• TASK PROMPT
Scan the entries for the word "section", and copy every line where it appears.

[Stored data entries]
....
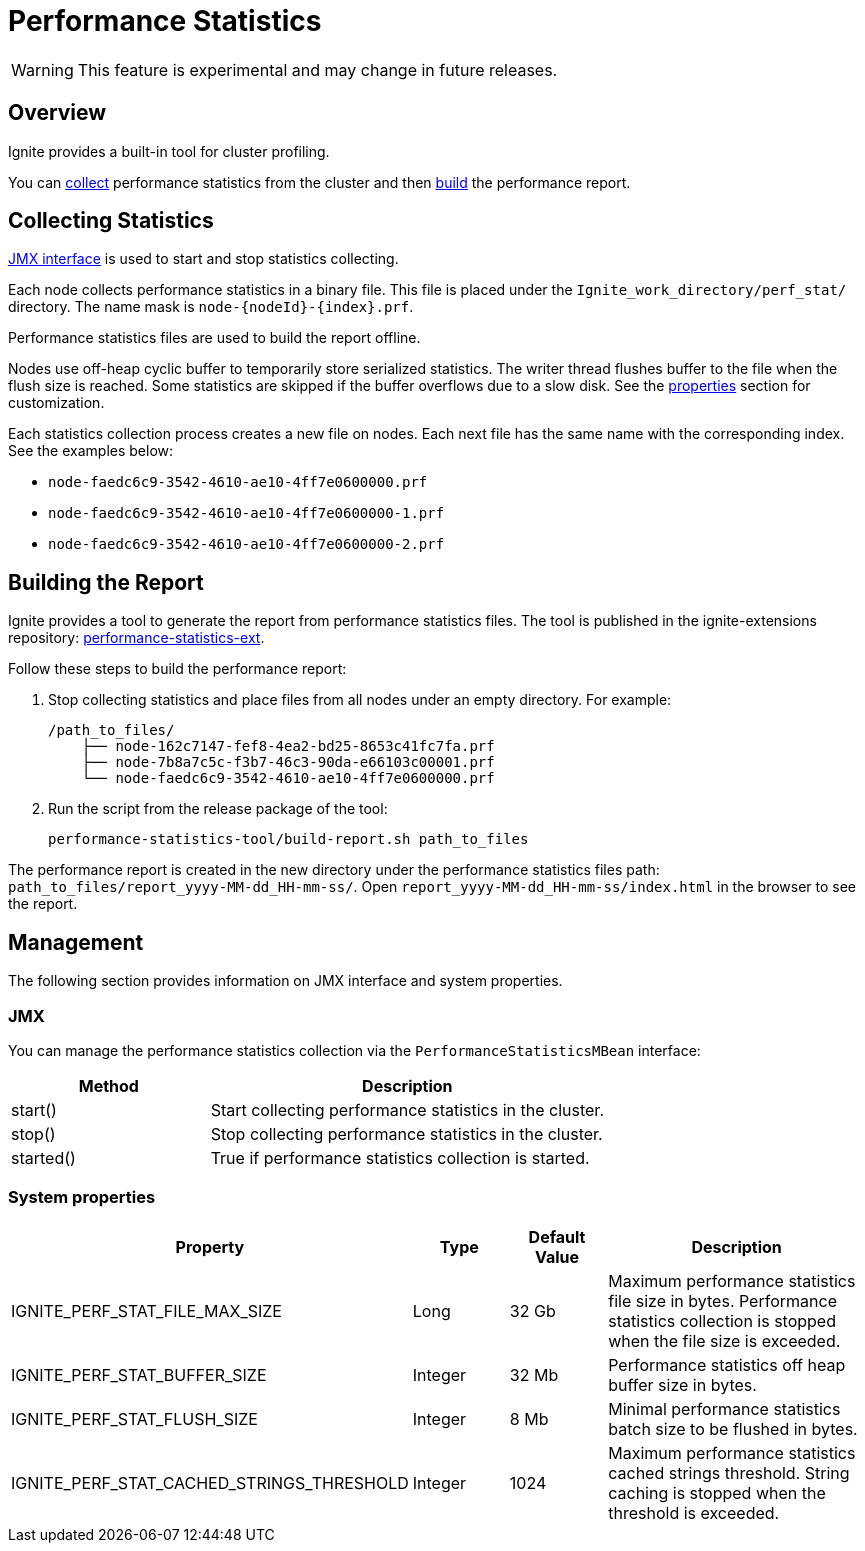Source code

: // Licensed to the Apache Software Foundation (ASF) under one or more
// contributor license agreements.  See the NOTICE file distributed with
// this work for additional information regarding copyright ownership.
// The ASF licenses this file to You under the Apache License, Version 2.0
// (the "License"); you may not use this file except in compliance with
// the License.  You may obtain a copy of the License at
//
// http://www.apache.org/licenses/LICENSE-2.0
//
// Unless required by applicable law or agreed to in writing, software
// distributed under the License is distributed on an "AS IS" BASIS,
// WITHOUT WARRANTIES OR CONDITIONS OF ANY KIND, either express or implied.
// See the License for the specific language governing permissions and
// limitations under the License.
= Performance Statistics

WARNING: This feature is experimental and may change in future releases.

== Overview

Ignite provides a built-in tool for cluster profiling.

You can link:#collecting-statistics[collect] performance statistics from the cluster and then
link:#building-the-report[build] the performance report.

== Collecting Statistics

link:#jmx[JMX interface] is used to start and stop statistics collecting.

Each node collects performance statistics in a binary file. This file is placed under
the `Ignite_work_directory/perf_stat/` directory. The name mask is `node-{nodeId}-{index}.prf`.

Performance statistics files are used to build the report offline.

Nodes use off-heap cyclic buffer to temporarily store serialized statistics. The writer thread flushes buffer to the
file when the flush size is reached. Some statistics are skipped if the buffer overflows due to a slow disk. See
the link:#system-properties[properties] section for customization.

Each statistics collection process creates a new file on nodes. Each next file has the same name with the
corresponding index. See the examples below:

* `node-faedc6c9-3542-4610-ae10-4ff7e0600000.prf`
* `node-faedc6c9-3542-4610-ae10-4ff7e0600000-1.prf`
* `node-faedc6c9-3542-4610-ae10-4ff7e0600000-2.prf`

== Building the Report

Ignite provides a tool to generate the report from performance statistics files. The tool is published in the
ignite-extensions repository:
https://github.com/apache/ignite-extensions/tree/master/modules/performance-statistics-ext/[performance-statistics-ext,
windows="_blank"].

Follow these steps to build the performance report:

1. Stop collecting statistics and place files from all nodes under an empty directory. For example:

    /path_to_files/
        ├── node-162c7147-fef8-4ea2-bd25-8653c41fc7fa.prf
        ├── node-7b8a7c5c-f3b7-46c3-90da-e66103c00001.prf
        └── node-faedc6c9-3542-4610-ae10-4ff7e0600000.prf

2.  Run the script from the release package of the tool:

        performance-statistics-tool/build-report.sh path_to_files

The performance report is created in the new directory under the performance statistics files
path: `path_to_files/report_yyyy-MM-dd_HH-mm-ss/`. Open `report_yyyy-MM-dd_HH-mm-ss/index.html` in the browser to see
the report.

== Management

The following section provides information on JMX interface and system properties.

=== JMX

You can manage the performance statistics collection via the `PerformanceStatisticsMBean` interface:

[cols="1,2",opts="header"]
|===
|Method | Description
|start() | Start collecting performance statistics in the cluster.
|stop() | Stop collecting performance statistics in the cluster.
|started() | True if performance statistics collection is started.
|===

=== System properties

[cols="2,1,1,3",opts="header"]
|===
|Property | Type | Default Value | Description
|IGNITE_PERF_STAT_FILE_MAX_SIZE | Long | 32 Gb | Maximum performance statistics file size in bytes. Performance
statistics collection is stopped when the file size is exceeded.
|IGNITE_PERF_STAT_BUFFER_SIZE | Integer | 32 Mb | Performance statistics off heap buffer size in bytes.
|IGNITE_PERF_STAT_FLUSH_SIZE | Integer | 8 Mb | Minimal performance statistics batch size to be flushed in bytes.
|IGNITE_PERF_STAT_CACHED_STRINGS_THRESHOLD | Integer | 1024 | Maximum performance statistics cached strings threshold.
String caching is stopped when the threshold is exceeded.
|===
....
• EXERCISE ANSWER
the link:#system-properties[properties] section for customization.
The following section provides information on JMX interface and system properties.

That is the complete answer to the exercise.